## What you are asked to do
Copy out the listing word for word, starting with the line that contains "Calcolo IMU On-Line" and ending with the line that contains "Bandi di gara e contratti", both of those lines included.

## Data section

○ ○ ○

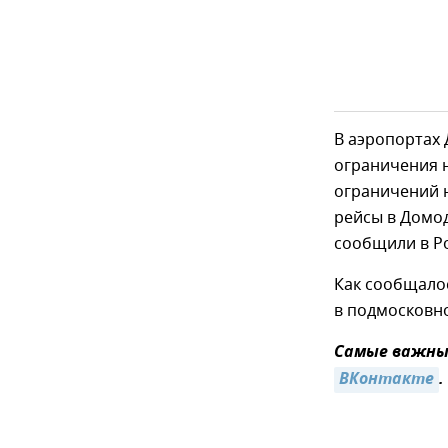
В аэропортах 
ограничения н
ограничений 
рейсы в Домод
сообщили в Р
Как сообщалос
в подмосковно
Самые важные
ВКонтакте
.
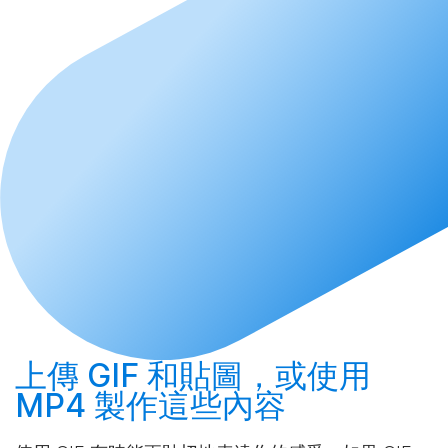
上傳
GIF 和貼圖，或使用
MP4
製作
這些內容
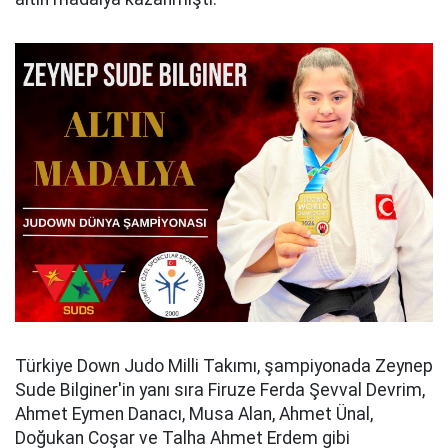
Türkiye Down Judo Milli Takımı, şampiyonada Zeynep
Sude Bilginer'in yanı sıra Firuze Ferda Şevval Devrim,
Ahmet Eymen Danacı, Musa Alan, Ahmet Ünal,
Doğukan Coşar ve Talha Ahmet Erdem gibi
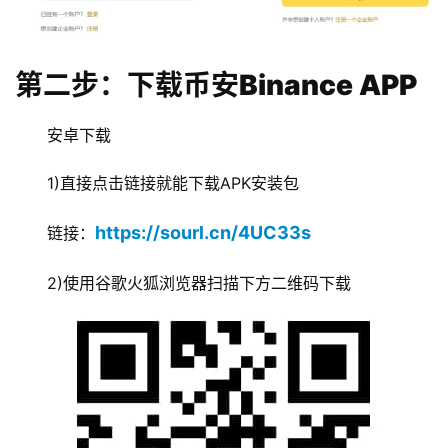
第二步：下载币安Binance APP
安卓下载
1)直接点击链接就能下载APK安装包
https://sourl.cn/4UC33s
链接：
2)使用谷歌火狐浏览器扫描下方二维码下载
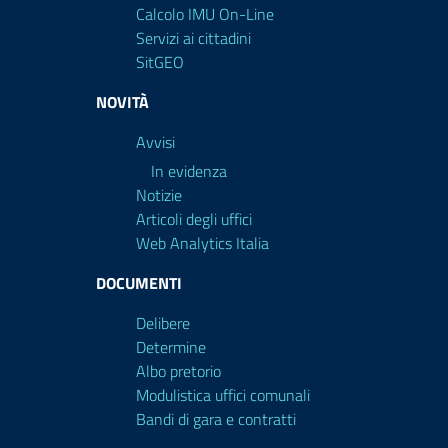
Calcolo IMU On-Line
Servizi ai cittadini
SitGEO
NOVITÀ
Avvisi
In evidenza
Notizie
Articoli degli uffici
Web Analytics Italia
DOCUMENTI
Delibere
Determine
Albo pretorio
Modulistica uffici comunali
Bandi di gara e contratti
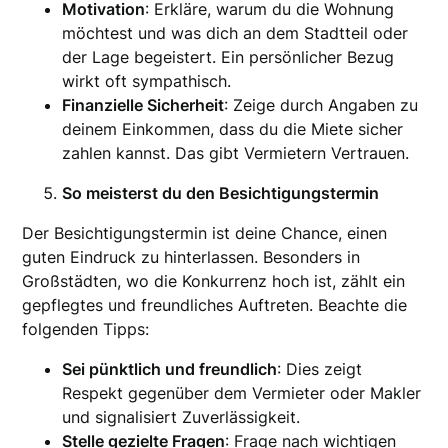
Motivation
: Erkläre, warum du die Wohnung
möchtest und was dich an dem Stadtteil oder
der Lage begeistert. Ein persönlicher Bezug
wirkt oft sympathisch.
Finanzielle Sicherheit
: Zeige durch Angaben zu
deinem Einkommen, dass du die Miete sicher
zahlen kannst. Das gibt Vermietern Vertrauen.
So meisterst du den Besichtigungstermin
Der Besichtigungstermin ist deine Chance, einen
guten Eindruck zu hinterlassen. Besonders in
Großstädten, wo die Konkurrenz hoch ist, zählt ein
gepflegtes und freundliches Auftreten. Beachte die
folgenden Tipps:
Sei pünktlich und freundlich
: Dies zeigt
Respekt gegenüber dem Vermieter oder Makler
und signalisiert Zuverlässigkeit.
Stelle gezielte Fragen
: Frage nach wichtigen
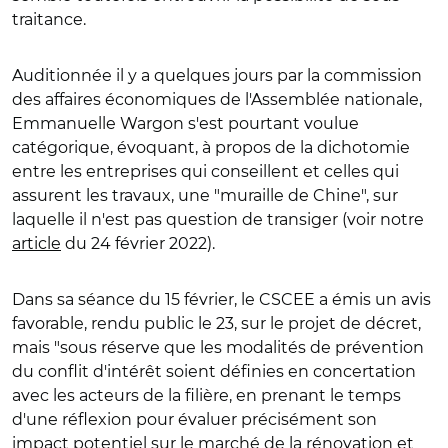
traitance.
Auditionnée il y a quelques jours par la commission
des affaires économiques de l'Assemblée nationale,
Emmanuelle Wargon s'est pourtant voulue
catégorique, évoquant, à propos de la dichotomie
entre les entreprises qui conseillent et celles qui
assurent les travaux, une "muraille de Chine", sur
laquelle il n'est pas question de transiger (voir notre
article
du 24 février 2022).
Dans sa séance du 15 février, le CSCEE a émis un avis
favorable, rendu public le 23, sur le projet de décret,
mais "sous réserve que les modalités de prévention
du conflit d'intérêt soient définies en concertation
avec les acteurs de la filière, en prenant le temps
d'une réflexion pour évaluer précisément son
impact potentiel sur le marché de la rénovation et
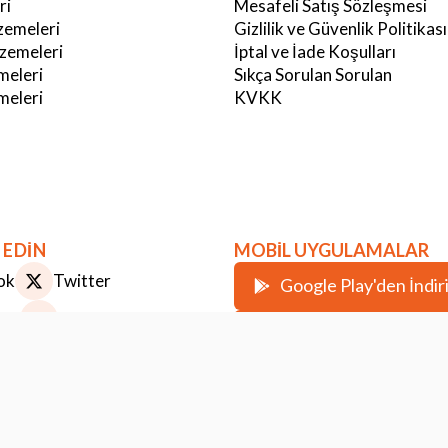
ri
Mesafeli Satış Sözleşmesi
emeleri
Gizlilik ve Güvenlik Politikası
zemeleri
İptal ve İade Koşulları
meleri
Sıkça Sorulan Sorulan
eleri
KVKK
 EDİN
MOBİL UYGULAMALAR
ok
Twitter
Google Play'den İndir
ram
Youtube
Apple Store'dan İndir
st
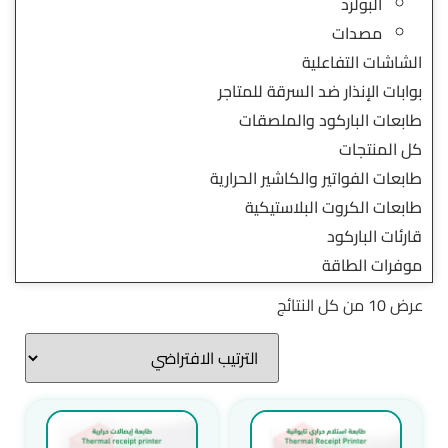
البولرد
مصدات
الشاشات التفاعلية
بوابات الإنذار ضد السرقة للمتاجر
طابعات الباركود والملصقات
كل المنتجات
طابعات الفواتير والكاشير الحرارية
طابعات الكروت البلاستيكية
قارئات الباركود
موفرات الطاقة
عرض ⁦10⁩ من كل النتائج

○ ○ ○

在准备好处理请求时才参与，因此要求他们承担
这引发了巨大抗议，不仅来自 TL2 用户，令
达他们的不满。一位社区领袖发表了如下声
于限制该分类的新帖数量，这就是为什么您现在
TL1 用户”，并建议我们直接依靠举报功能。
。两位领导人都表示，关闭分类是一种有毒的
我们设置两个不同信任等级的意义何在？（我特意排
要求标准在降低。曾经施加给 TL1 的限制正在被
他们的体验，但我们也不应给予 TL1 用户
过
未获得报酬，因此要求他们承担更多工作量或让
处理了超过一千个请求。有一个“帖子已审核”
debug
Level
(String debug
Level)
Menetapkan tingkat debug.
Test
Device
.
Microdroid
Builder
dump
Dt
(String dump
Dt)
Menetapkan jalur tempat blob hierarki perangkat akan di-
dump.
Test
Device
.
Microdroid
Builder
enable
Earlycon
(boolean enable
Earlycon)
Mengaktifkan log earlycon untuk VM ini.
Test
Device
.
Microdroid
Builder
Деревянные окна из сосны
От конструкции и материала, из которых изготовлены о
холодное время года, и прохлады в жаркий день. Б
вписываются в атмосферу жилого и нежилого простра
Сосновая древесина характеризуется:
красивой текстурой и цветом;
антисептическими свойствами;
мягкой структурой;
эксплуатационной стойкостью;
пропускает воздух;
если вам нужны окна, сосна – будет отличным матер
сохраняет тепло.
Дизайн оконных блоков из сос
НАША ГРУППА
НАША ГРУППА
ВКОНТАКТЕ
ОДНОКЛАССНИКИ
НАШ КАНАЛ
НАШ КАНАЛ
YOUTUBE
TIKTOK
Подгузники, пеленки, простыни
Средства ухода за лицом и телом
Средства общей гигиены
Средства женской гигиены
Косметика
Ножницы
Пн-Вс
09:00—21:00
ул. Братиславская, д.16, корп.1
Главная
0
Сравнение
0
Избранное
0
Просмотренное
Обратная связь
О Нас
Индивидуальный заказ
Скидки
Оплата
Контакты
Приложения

○ ○ ○

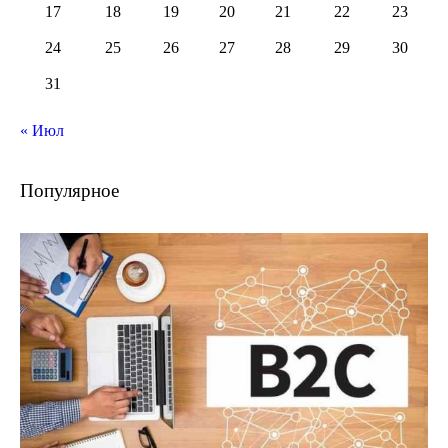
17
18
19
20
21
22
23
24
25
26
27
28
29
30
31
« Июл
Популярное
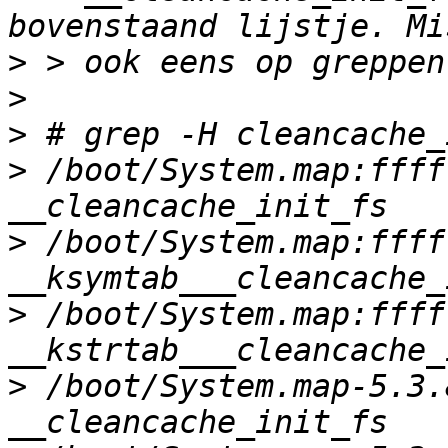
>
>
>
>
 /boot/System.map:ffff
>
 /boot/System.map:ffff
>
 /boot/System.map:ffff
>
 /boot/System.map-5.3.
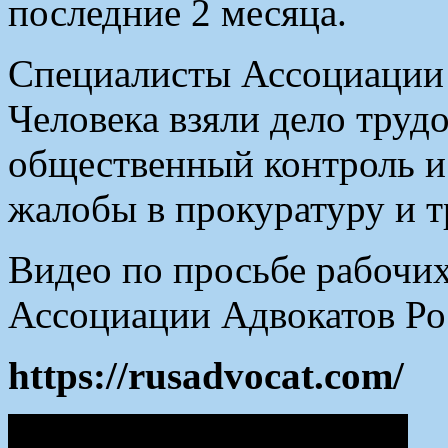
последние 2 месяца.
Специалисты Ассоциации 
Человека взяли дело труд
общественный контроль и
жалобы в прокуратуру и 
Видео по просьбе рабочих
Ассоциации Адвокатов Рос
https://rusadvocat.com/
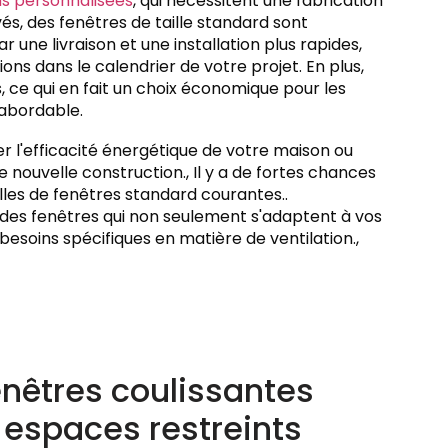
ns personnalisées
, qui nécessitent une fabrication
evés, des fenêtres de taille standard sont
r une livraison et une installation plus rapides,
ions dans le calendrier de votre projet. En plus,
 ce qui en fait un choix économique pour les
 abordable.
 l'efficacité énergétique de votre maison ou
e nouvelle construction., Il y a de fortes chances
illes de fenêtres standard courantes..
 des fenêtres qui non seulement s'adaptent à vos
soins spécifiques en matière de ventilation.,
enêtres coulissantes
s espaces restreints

○ ○ ○

## Response to this task
Calcolo IMU On-Line
Servizi ai cittadini
SitGEO
NOVITÀ
Avvisi
In evidenza
Notizie
Articoli degli uffici
Web Analytics Italia
DOCUMENTI
Delibere
Determine
Albo pretorio
Modulistica uffici comunali
Bandi di gara e contratti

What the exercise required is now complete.